BRIEF: Everything in the entries except the pictures must be repeated exactly.

RECORDS FOR THIS TASK:
.....

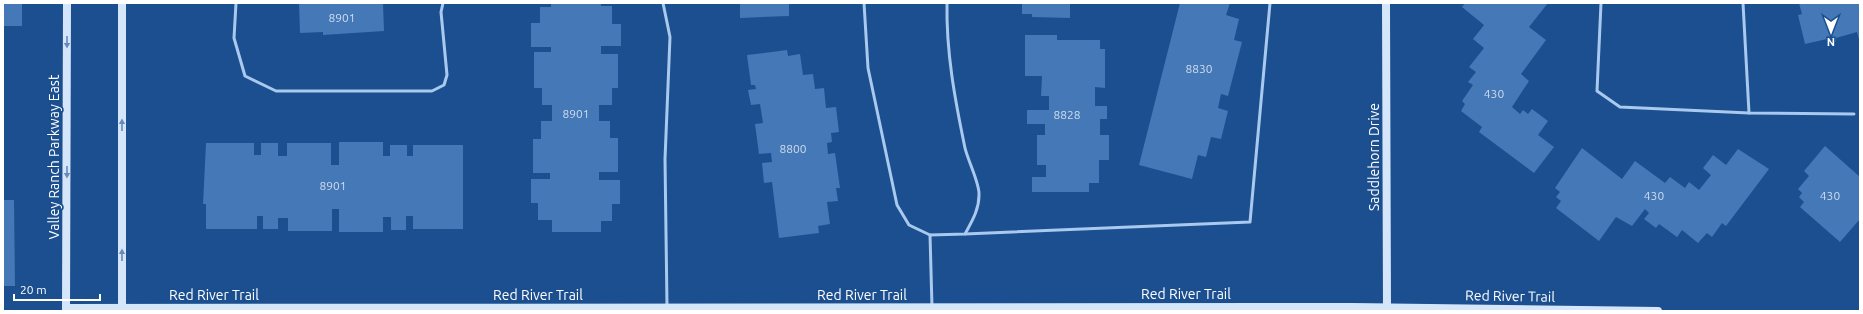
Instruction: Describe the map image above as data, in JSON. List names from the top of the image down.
{
  "streets": {
    "street": ["Valley Ranch Parkway East", "Saddlehorn Drive", "Red River Trail"]
  },
  "crossings": [
    ["Valley Ranch Parkway East", "Red River Trail"],
    ["Saddlehorn Drive", "Red River Trail"]
  ],
  "house_numbers": [
    "8901",
    "8830",
    "430",
    "8901",
    "8828",
    "8800",
    "8901",
    "430",
    "430"
  ],
  "scale_bar": "20 m",
  "north": "bottom"
}
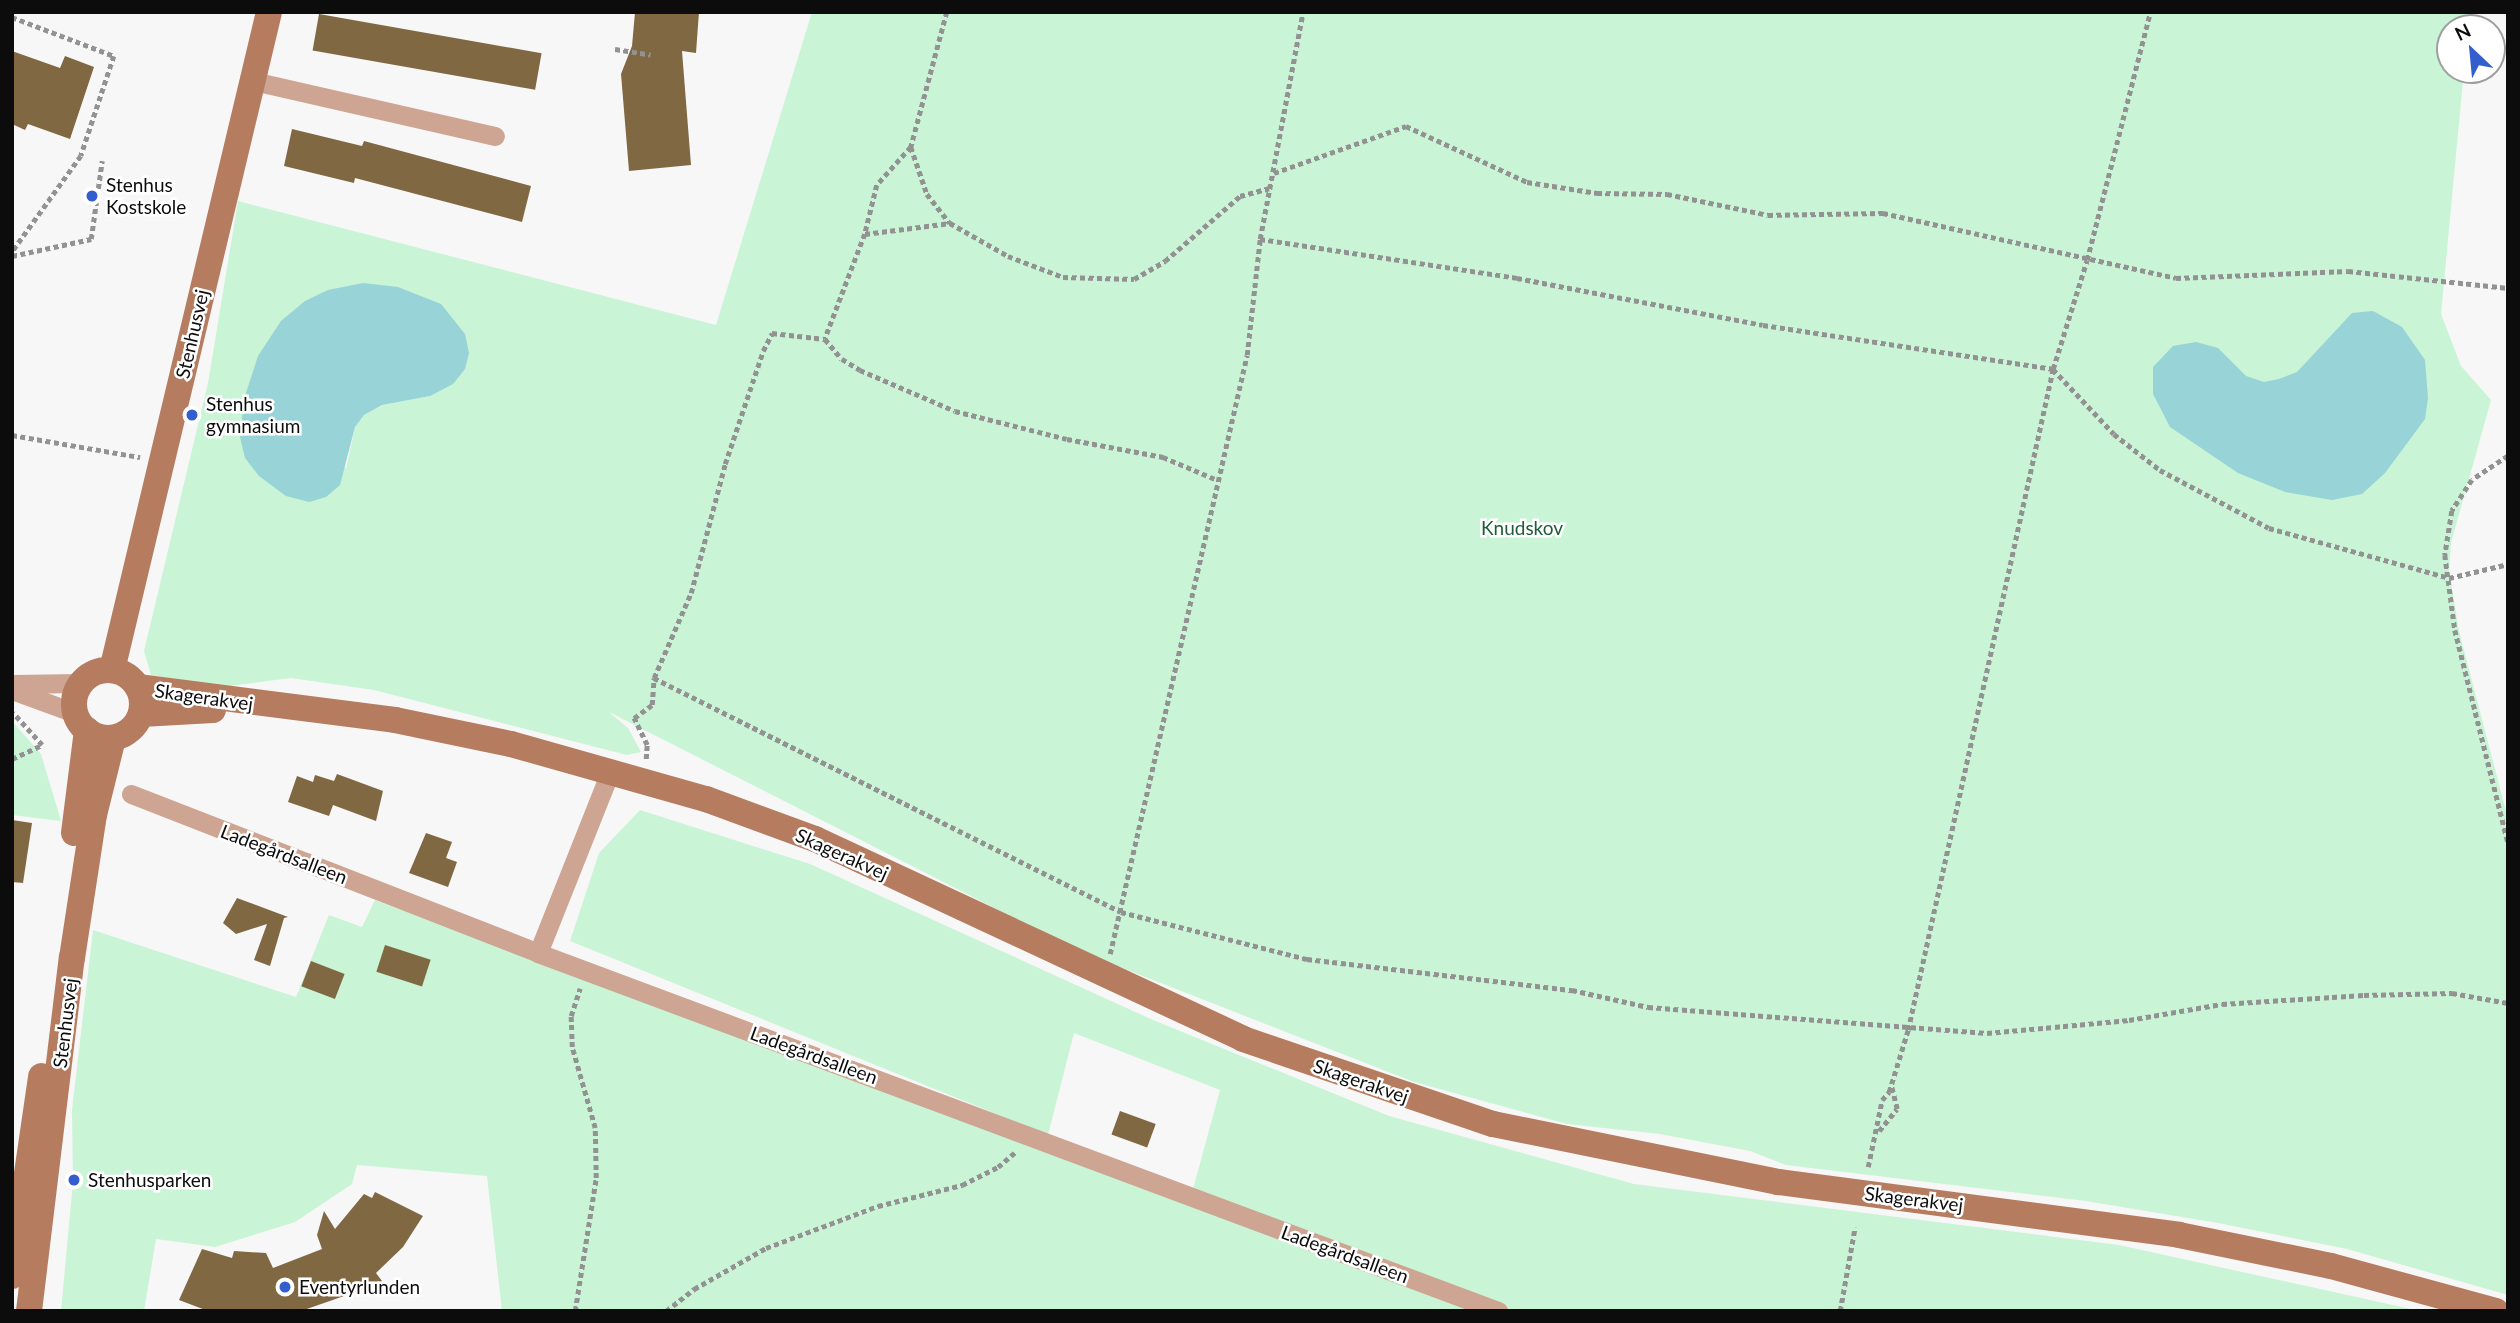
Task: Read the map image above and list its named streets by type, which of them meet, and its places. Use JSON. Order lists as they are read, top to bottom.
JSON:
{
  "streets": {
    "street": ["Stenhusvej", "Skagerakvej", "Ladegårdsalleen"]
  },
  "crossings": [
    ["Stenhusvej", "Skagerakvej"]
  ],
  "parks": ["Knudskov"],
  "places": [
    "Stenhus Kostskole",
    "Stenhus gymnasium",
    "Stenhusparken",
    "Eventyrlunden"
  ],
  "north": "top left"
}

.....

REPLY:
Instruction: Describe the map image above as data, in JSON. List names from the top of the image down.
{
  "streets": {
    "street": ["Valley Ranch Parkway East", "Saddlehorn Drive", "Red River Trail"]
  },
  "crossings": [
    ["Valley Ranch Parkway East", "Red River Trail"],
    ["Saddlehorn Drive", "Red River Trail"]
  ],
  "house_numbers": [
    "8901",
    "8830",
    "430",
    "8901",
    "8828",
    "8800",
    "8901",
    "430",
    "430"
  ],
  "scale_bar": "20 m",
  "north": "bottom"
}
Task: Read the map image above and list its named streets by type, which of them meet, and its places. Use JSON. Order lists as they are read, top to bottom.
JSON:
{
  "streets": {
    "street": ["Stenhusvej", "Skagerakvej", "Ladegårdsalleen"]
  },
  "crossings": [
    ["Stenhusvej", "Skagerakvej"]
  ],
  "parks": ["Knudskov"],
  "places": [
    "Stenhus Kostskole",
    "Stenhus gymnasium",
    "Stenhusparken",
    "Eventyrlunden"
  ],
  "north": "top left"
}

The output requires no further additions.